You are launching a new video-ad format. Design an end-to-end A/B test to evaluate it against the current ad format. Be precise:
-
Define exposure and eligibility (e.g., viewability ≥2s with ≥50% pixels in-view; exclude autoplay-muted?). Choose unit of randomization (user vs. session vs. geo) and justify interference risk.
-
Choose a single primary metric (e.g., incremental conversions, brand recall lift via survey, or on-site engaged sessions) and guardrails (latency, complaint rate, bounce). Specify attribution windows and any view-through rules.
-
Power/MDE: state baseline, expected effect, variance, sample size, duration; include ramp plan and traffic allocation. Note clustering/correlation if randomizing by geo or user.
-
Analysis plan: pre-register; intent-to-treat vs. exposure-adjusted; handle noncompliance and partial exposure; specify statistical test, variance estimator, and multiple-testing control for secondaries.
-
Operational risks: novelty/learning effects, day-of-week seasonality, creative heterogeneity, frequency caps, cooldown, and lagged effects; define cooldown/observation windows.
-
Decision rule and stop/extend criteria; monitoring approach (e.g., group-sequential or Bayesian with spending functions) to avoid peeking bias.

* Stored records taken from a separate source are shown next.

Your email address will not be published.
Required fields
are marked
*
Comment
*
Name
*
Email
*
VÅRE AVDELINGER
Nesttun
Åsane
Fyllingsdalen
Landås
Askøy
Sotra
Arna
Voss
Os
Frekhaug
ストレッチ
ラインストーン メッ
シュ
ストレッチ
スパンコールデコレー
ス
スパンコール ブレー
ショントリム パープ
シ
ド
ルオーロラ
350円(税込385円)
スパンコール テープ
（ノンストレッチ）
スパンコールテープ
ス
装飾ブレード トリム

Follow-up: If the primary metric shows no improvement, detail the next steps in order: (a) verify exposure/compliance and logging; (b) reassess power/MDE and under-randomization; (c) check metric alignment and upstream funnel movement (e.g., view-through rate, CTR, dwell); (d) run pre-registered heterogeneity checks with multiple-testing correction; (e) assess lagged effects via extended observation; (f) test dosage/frequency or creative variants in a new pre-registered experiment; (g) evaluate whether a smaller but precise effect is still ROI-positive; (h) decide to pivot/iterate or deprecate, based on the pre-specified decision rule.